I remember watching my first boxing bout in 2011 because of the euphoria and competitiveness that surrounded Bukom Banku’s bout with Uruguay’s Jorge Rodriguez Olivera at the Accra International Conference Centre.

It was a fight between then undefeated Bukom Banku and Olivera for the interim WBO Africa light heavyweight title in 2011.

Bukom Banku at the time was hot and one of the most feared boxers in the country. In four rounds, the tough-talking boxer triumphed over Olivera, having promised to avenge Ghana’s painful defeat to Uruguay at the 2010 FIFA World Cup in South Africa.

His entry into boxing rings has remained a spectacle over the years. The Bukom-born fighter has one of the best ring walks in the history of the sport in Ghana.

I remember during his maiden pro-career defeat to Bastie ‘The Beast’ Samir in 2017, Bukom Banku entered the ring with his favourite dish banku flying around.

His opponent Samir made his entry in an outfit made fabric designed with a lion’s skin to depict how dangerous he would be in the ring.

These were the things that excited boxing fans to throng events. We continue to witness a decline in some of these marketing strategies that made boxing shows memorable.

Competitive bouts

Aside comments and ring walks being tools for marketing shows, competitiveness of the bout plays a role in determining rants by boxers.

Boxers of today are usually not tested with the right opponents in the name of record building. How can a boxer who knows he has been paid to lose to his opponent hype a fight? That is impossible.

Before Bukom Banku, there was a James ‘Bukom Fire’ Armah who entered the ring carrying a pot of fire. Armah was a prospect who many thought would win a world title but that never happened.

Those were the days when prospects were willing to take on each other without fear or interference from managers and that brought the best out of them.

This is where we are now and we don’t get to see marketed shows that bring the best ring walks out of boxers on fight nights.

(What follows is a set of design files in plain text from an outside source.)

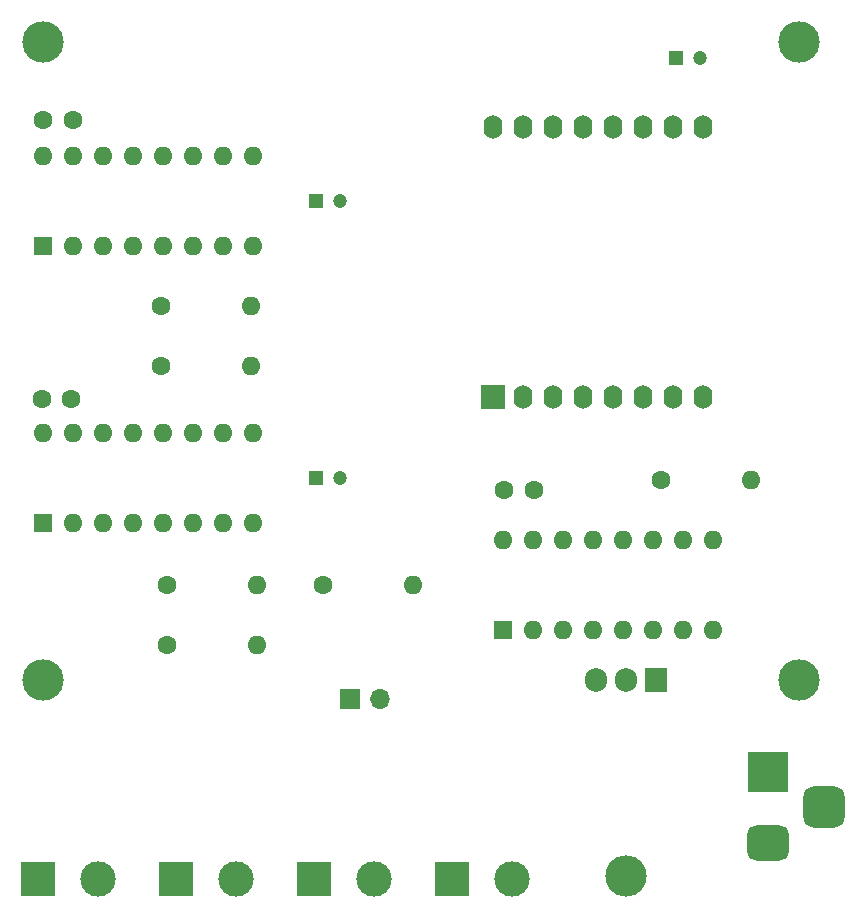
<source format=gbs>
%TF.GenerationSoftware,KiCad,Pcbnew,(6.0.2-0)*%
%TF.CreationDate,2022-08-15T15:03:28+01:00*%
%TF.ProjectId,esp8266_sprinkler_controller,65737038-3236-4365-9f73-7072696e6b6c,rev?*%
%TF.SameCoordinates,Original*%
%TF.FileFunction,Soldermask,Bot*%
%TF.FilePolarity,Negative*%
%FSLAX46Y46*%
G04 Gerber Fmt 4.6, Leading zero omitted, Abs format (unit mm)*
G04 Created by KiCad (PCBNEW (6.0.2-0)) date 2022-08-15 15:03:28*
%MOMM*%
%LPD*%
G01*
G04 APERTURE LIST*
G04 Aperture macros list*
%AMRoundRect*
0 Rectangle with rounded corners*
0 $1 Rounding radius*
0 $2 $3 $4 $5 $6 $7 $8 $9 X,Y pos of 4 corners*
0 Add a 4 corners polygon primitive as box body*
4,1,4,$2,$3,$4,$5,$6,$7,$8,$9,$2,$3,0*
0 Add four circle primitives for the rounded corners*
1,1,$1+$1,$2,$3*
1,1,$1+$1,$4,$5*
1,1,$1+$1,$6,$7*
1,1,$1+$1,$8,$9*
0 Add four rect primitives between the rounded corners*
20,1,$1+$1,$2,$3,$4,$5,0*
20,1,$1+$1,$4,$5,$6,$7,0*
20,1,$1+$1,$6,$7,$8,$9,0*
20,1,$1+$1,$8,$9,$2,$3,0*%
G04 Aperture macros list end*
%ADD10C,3.500000*%
%ADD11C,1.600000*%
%ADD12O,1.600000X1.600000*%
%ADD13R,1.600000X1.600000*%
%ADD14R,3.000000X3.000000*%
%ADD15C,3.000000*%
%ADD16R,1.200000X1.200000*%
%ADD17C,1.200000*%
%ADD18R,2.000000X2.000000*%
%ADD19O,1.600000X2.000000*%
%ADD20O,3.500000X3.500000*%
%ADD21R,1.905000X2.000000*%
%ADD22O,1.905000X2.000000*%
%ADD23R,3.500000X3.500000*%
%ADD24RoundRect,0.750000X1.000000X-0.750000X1.000000X0.750000X-1.000000X0.750000X-1.000000X-0.750000X0*%
%ADD25RoundRect,0.875000X0.875000X-0.875000X0.875000X0.875000X-0.875000X0.875000X-0.875000X-0.875000X0*%
%ADD26R,1.700000X1.700000*%
%ADD27O,1.700000X1.700000*%
G04 APERTURE END LIST*
D10*
%TO.C,REF\u002A\u002A*%
X68000000Y-45000000D03*
%TD*%
%TO.C,REF\u002A\u002A*%
X68000000Y-99000000D03*
%TD*%
%TO.C,REF\u002A\u002A*%
X132000000Y-99000000D03*
%TD*%
%TO.C,REF\u002A\u002A*%
X132000000Y-45000000D03*
%TD*%
D11*
%TO.C,R3*%
X78486000Y-90932000D03*
D12*
X86106000Y-90932000D03*
%TD*%
D13*
%TO.C,U4*%
X67960000Y-85715000D03*
D12*
X70500000Y-85715000D03*
X73040000Y-85715000D03*
X75580000Y-85715000D03*
X78120000Y-85715000D03*
X80660000Y-85715000D03*
X83200000Y-85715000D03*
X85740000Y-85715000D03*
X85740000Y-78095000D03*
X83200000Y-78095000D03*
X80660000Y-78095000D03*
X78120000Y-78095000D03*
X75580000Y-78095000D03*
X73040000Y-78095000D03*
X70500000Y-78095000D03*
X67960000Y-78095000D03*
%TD*%
D14*
%TO.C,J2*%
X67564000Y-115824000D03*
D15*
X72644000Y-115824000D03*
%TD*%
D13*
%TO.C,U5*%
X67960000Y-62220000D03*
D12*
X70500000Y-62220000D03*
X73040000Y-62220000D03*
X75580000Y-62220000D03*
X78120000Y-62220000D03*
X80660000Y-62220000D03*
X83200000Y-62220000D03*
X85740000Y-62220000D03*
X85740000Y-54600000D03*
X83200000Y-54600000D03*
X80660000Y-54600000D03*
X78120000Y-54600000D03*
X75580000Y-54600000D03*
X73040000Y-54600000D03*
X70500000Y-54600000D03*
X67960000Y-54600000D03*
%TD*%
D16*
%TO.C,C4*%
X91102400Y-81915000D03*
D17*
X93102400Y-81915000D03*
%TD*%
D11*
%TO.C,R1*%
X91694000Y-90932000D03*
D12*
X99314000Y-90932000D03*
%TD*%
D18*
%TO.C,U2*%
X106045000Y-75080000D03*
D19*
X108585000Y-75080000D03*
X111125000Y-75080000D03*
X113665000Y-75080000D03*
X116205000Y-75080000D03*
X118745000Y-75080000D03*
X121285000Y-75080000D03*
X123825000Y-75080000D03*
X123825000Y-52220000D03*
X121285000Y-52220000D03*
X118745000Y-52220000D03*
X116205000Y-52220000D03*
X113665000Y-52220000D03*
X111125000Y-52220000D03*
X108585000Y-52220000D03*
X106045000Y-52220000D03*
%TD*%
D11*
%TO.C,R4*%
X78486000Y-96012000D03*
D12*
X86106000Y-96012000D03*
%TD*%
D11*
%TO.C,R2*%
X120269000Y-82042000D03*
D12*
X127889000Y-82042000D03*
%TD*%
D13*
%TO.C,U3*%
X106949000Y-94732000D03*
D12*
X109489000Y-94732000D03*
X112029000Y-94732000D03*
X114569000Y-94732000D03*
X117109000Y-94732000D03*
X119649000Y-94732000D03*
X122189000Y-94732000D03*
X124729000Y-94732000D03*
X124729000Y-87112000D03*
X122189000Y-87112000D03*
X119649000Y-87112000D03*
X117109000Y-87112000D03*
X114569000Y-87112000D03*
X112029000Y-87112000D03*
X109489000Y-87112000D03*
X106949000Y-87112000D03*
%TD*%
D11*
%TO.C,R6*%
X77978000Y-72390000D03*
D12*
X85598000Y-72390000D03*
%TD*%
D20*
%TO.C,U1*%
X117348000Y-115634000D03*
D21*
X119888000Y-98974000D03*
D22*
X117348000Y-98974000D03*
X114808000Y-98974000D03*
%TD*%
D14*
%TO.C,J3*%
X79248000Y-115824000D03*
D15*
X84328000Y-115824000D03*
%TD*%
D11*
%TO.C,C2*%
X106994000Y-82931000D03*
X109494000Y-82931000D03*
%TD*%
D23*
%TO.C,J1*%
X129344500Y-106776000D03*
D24*
X129344500Y-112776000D03*
D25*
X134044500Y-109776000D03*
%TD*%
D16*
%TO.C,C1*%
X121582400Y-46355000D03*
D17*
X123582400Y-46355000D03*
%TD*%
D16*
%TO.C,C6*%
X91102400Y-58420000D03*
D17*
X93102400Y-58420000D03*
%TD*%
D11*
%TO.C,C3*%
X67838000Y-75184000D03*
X70338000Y-75184000D03*
%TD*%
%TO.C,C5*%
X67965000Y-51562000D03*
X70465000Y-51562000D03*
%TD*%
D26*
%TO.C,SW1*%
X93980000Y-100584000D03*
D27*
X96520000Y-100584000D03*
%TD*%
D14*
%TO.C,J4*%
X90932000Y-115824000D03*
D15*
X96012000Y-115824000D03*
%TD*%
D11*
%TO.C,R5*%
X77978000Y-67310000D03*
D12*
X85598000Y-67310000D03*
%TD*%
D15*
%TO.C,J5*%
X107696000Y-115824000D03*
D14*
X102616000Y-115824000D03*
%TD*%
M02*

</source>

I was, however, not surprised to see George ‘Red Tiger’ Ashie and Robert ‘Stopper’ Quaye give Ghanaians one of the best shows to have taken place at the Bukom Boxing Arena since its inauguration in 2016.

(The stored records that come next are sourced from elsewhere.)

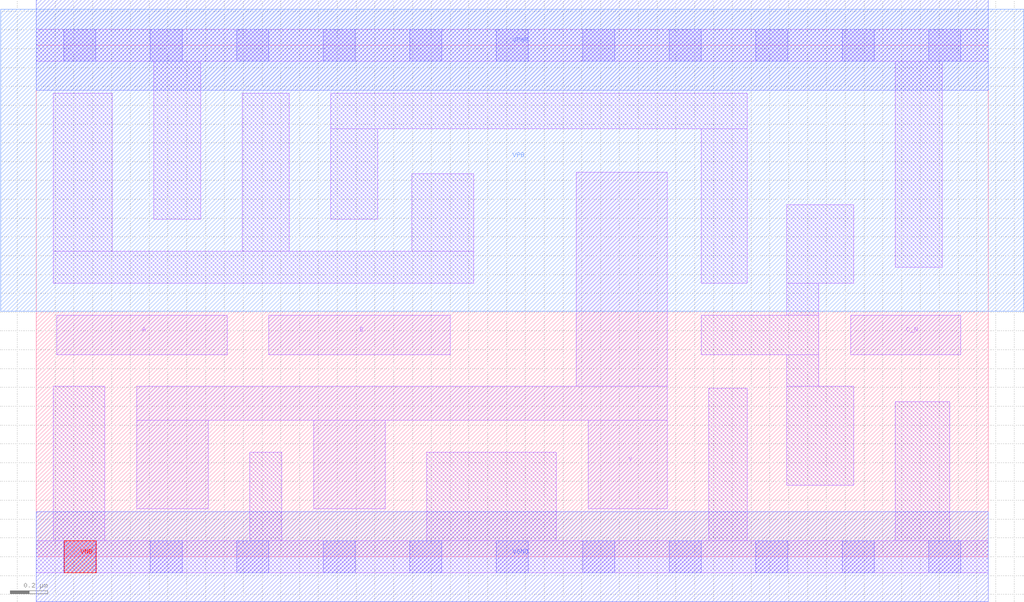
<source format=lef>
# Copyright 2020 The SkyWater PDK Authors
#
# Licensed under the Apache License, Version 2.0 (the "License");
# you may not use this file except in compliance with the License.
# You may obtain a copy of the License at
#
#     https://www.apache.org/licenses/LICENSE-2.0
#
# Unless required by applicable law or agreed to in writing, software
# distributed under the License is distributed on an "AS IS" BASIS,
# WITHOUT WARRANTIES OR CONDITIONS OF ANY KIND, either express or implied.
# See the License for the specific language governing permissions and
# limitations under the License.
#
# SPDX-License-Identifier: Apache-2.0

VERSION 5.7 ;
  NOWIREEXTENSIONATPIN ON ;
  DIVIDERCHAR "/" ;
  BUSBITCHARS "[]" ;
PROPERTYDEFINITIONS
  MACRO maskLayoutSubType STRING ;
  MACRO prCellType STRING ;
  MACRO originalViewName STRING ;
END PROPERTYDEFINITIONS
MACRO sky130_fd_sc_hdll__nor3b_2
  CLASS CORE ;
  FOREIGN sky130_fd_sc_hdll__nor3b_2 ;
  ORIGIN  0.000000  0.000000 ;
  SIZE  5.060000 BY  2.720000 ;
  SYMMETRY X Y R90 ;
  SITE unithd ;
  PIN A
    ANTENNAGATEAREA  0.555000 ;
    DIRECTION INPUT ;
    USE SIGNAL ;
    PORT
      LAYER li1 ;
        RECT 0.110000 1.075000 1.015000 1.285000 ;
    END
  END A
  PIN B
    ANTENNAGATEAREA  0.555000 ;
    DIRECTION INPUT ;
    USE SIGNAL ;
    PORT
      LAYER li1 ;
        RECT 1.235000 1.075000 2.200000 1.285000 ;
    END
  END B
  PIN C_N
    ANTENNAGATEAREA  0.138600 ;
    DIRECTION INPUT ;
    USE SIGNAL ;
    PORT
      LAYER li1 ;
        RECT 4.330000 1.075000 4.915000 1.285000 ;
    END
  END C_N
  PIN VGND
    ANTENNADIFFAREA  1.066200 ;
    DIRECTION INOUT ;
    USE SIGNAL ;
    PORT
      LAYER met1 ;
        RECT 0.000000 -0.240000 5.060000 0.240000 ;
    END
  END VGND
  PIN VNB
    PORT
      LAYER pwell ;
        RECT 0.150000 -0.085000 0.320000 0.085000 ;
    END
  END VNB
  PIN VPB
    PORT
      LAYER nwell ;
        RECT -0.190000 1.305000 5.250000 2.910000 ;
    END
  END VPB
  PIN VPWR
    ANTENNADIFFAREA  0.403400 ;
    DIRECTION INOUT ;
    USE SIGNAL ;
    PORT
      LAYER met1 ;
        RECT 0.000000 2.480000 5.060000 2.960000 ;
    END
  END VPWR
  PIN Y
    ANTENNADIFFAREA  0.979000 ;
    DIRECTION OUTPUT ;
    USE SIGNAL ;
    PORT
      LAYER li1 ;
        RECT 0.535000 0.255000 0.915000 0.725000 ;
        RECT 0.535000 0.725000 3.355000 0.905000 ;
        RECT 1.475000 0.255000 1.855000 0.725000 ;
        RECT 2.870000 0.905000 3.355000 2.045000 ;
        RECT 2.935000 0.255000 3.355000 0.725000 ;
    END
  END Y
  OBS
    LAYER li1 ;
      RECT 0.000000 -0.085000 5.060000 0.085000 ;
      RECT 0.000000  2.635000 5.060000 2.805000 ;
      RECT 0.090000  0.085000 0.365000 0.905000 ;
      RECT 0.090000  1.455000 2.325000 1.625000 ;
      RECT 0.090000  1.625000 0.405000 2.465000 ;
      RECT 0.625000  1.795000 0.875000 2.635000 ;
      RECT 1.095000  1.625000 1.345000 2.465000 ;
      RECT 1.135000  0.085000 1.305000 0.555000 ;
      RECT 1.565000  1.795000 1.815000 2.275000 ;
      RECT 1.565000  2.275000 3.780000 2.465000 ;
      RECT 1.995000  1.625000 2.325000 2.035000 ;
      RECT 2.075000  0.085000 2.765000 0.555000 ;
      RECT 3.535000  1.075000 4.160000 1.285000 ;
      RECT 3.535000  1.455000 3.780000 2.275000 ;
      RECT 3.575000  0.085000 3.780000 0.895000 ;
      RECT 3.990000  0.380000 4.345000 0.905000 ;
      RECT 3.990000  0.905000 4.160000 1.075000 ;
      RECT 3.990000  1.285000 4.160000 1.455000 ;
      RECT 3.990000  1.455000 4.345000 1.870000 ;
      RECT 4.565000  0.085000 4.855000 0.825000 ;
      RECT 4.565000  1.540000 4.815000 2.635000 ;
    LAYER mcon ;
      RECT 0.145000 -0.085000 0.315000 0.085000 ;
      RECT 0.145000  2.635000 0.315000 2.805000 ;
      RECT 0.605000 -0.085000 0.775000 0.085000 ;
      RECT 0.605000  2.635000 0.775000 2.805000 ;
      RECT 1.065000 -0.085000 1.235000 0.085000 ;
      RECT 1.065000  2.635000 1.235000 2.805000 ;
      RECT 1.525000 -0.085000 1.695000 0.085000 ;
      RECT 1.525000  2.635000 1.695000 2.805000 ;
      RECT 1.985000 -0.085000 2.155000 0.085000 ;
      RECT 1.985000  2.635000 2.155000 2.805000 ;
      RECT 2.445000 -0.085000 2.615000 0.085000 ;
      RECT 2.445000  2.635000 2.615000 2.805000 ;
      RECT 2.905000 -0.085000 3.075000 0.085000 ;
      RECT 2.905000  2.635000 3.075000 2.805000 ;
      RECT 3.365000 -0.085000 3.535000 0.085000 ;
      RECT 3.365000  2.635000 3.535000 2.805000 ;
      RECT 3.825000 -0.085000 3.995000 0.085000 ;
      RECT 3.825000  2.635000 3.995000 2.805000 ;
      RECT 4.285000 -0.085000 4.455000 0.085000 ;
      RECT 4.285000  2.635000 4.455000 2.805000 ;
      RECT 4.745000 -0.085000 4.915000 0.085000 ;
      RECT 4.745000  2.635000 4.915000 2.805000 ;
  END
  PROPERTY maskLayoutSubType "abstract" ;
  PROPERTY prCellType "standard" ;
  PROPERTY originalViewName "layout" ;
END sky130_fd_sc_hdll__nor3b_2
END LIBRARY

</source>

Quaye’s ring walk was a beauty to watch from the ringside as he rode on the back of a horse with cheers from R Kelly’s ‘The World’s Greatest Song’.

Ashie opted for a simple entry. The former WBO Africa lightweight champion entered the arena being held shoulder high by his cornermen, with Bob Marley’s ‘Who the Cap Fits’ song being played in the background.

The outing was great and everyone in the arena was excited to witness a fight of that calibre. It showed how good pairings can bring memories of the good old days.

Sold-out shows

The only way to get sold-out shows is to bring the best boxers in the division to fight because announcing a good pairing alone is a marketing strategy.

It is the only antidote to force rivalries between boxers and communities, especially when there are bragging rights at stake.

Our boxers must make a conscious effort to take up credible opponents to build charisma within them because it is one virtue needed by a boxer to excel.

We all saw how Emmanuel ‘Gameboy’ Tagoe came into the picture with his unique ring entries. Tagoe usually entered rings in a palanquin dressed like a royal, and that really helped his brand.

Talent is very important but that alone is not enough to make a boxer notable. Fighters need other marketing strategies to stand out.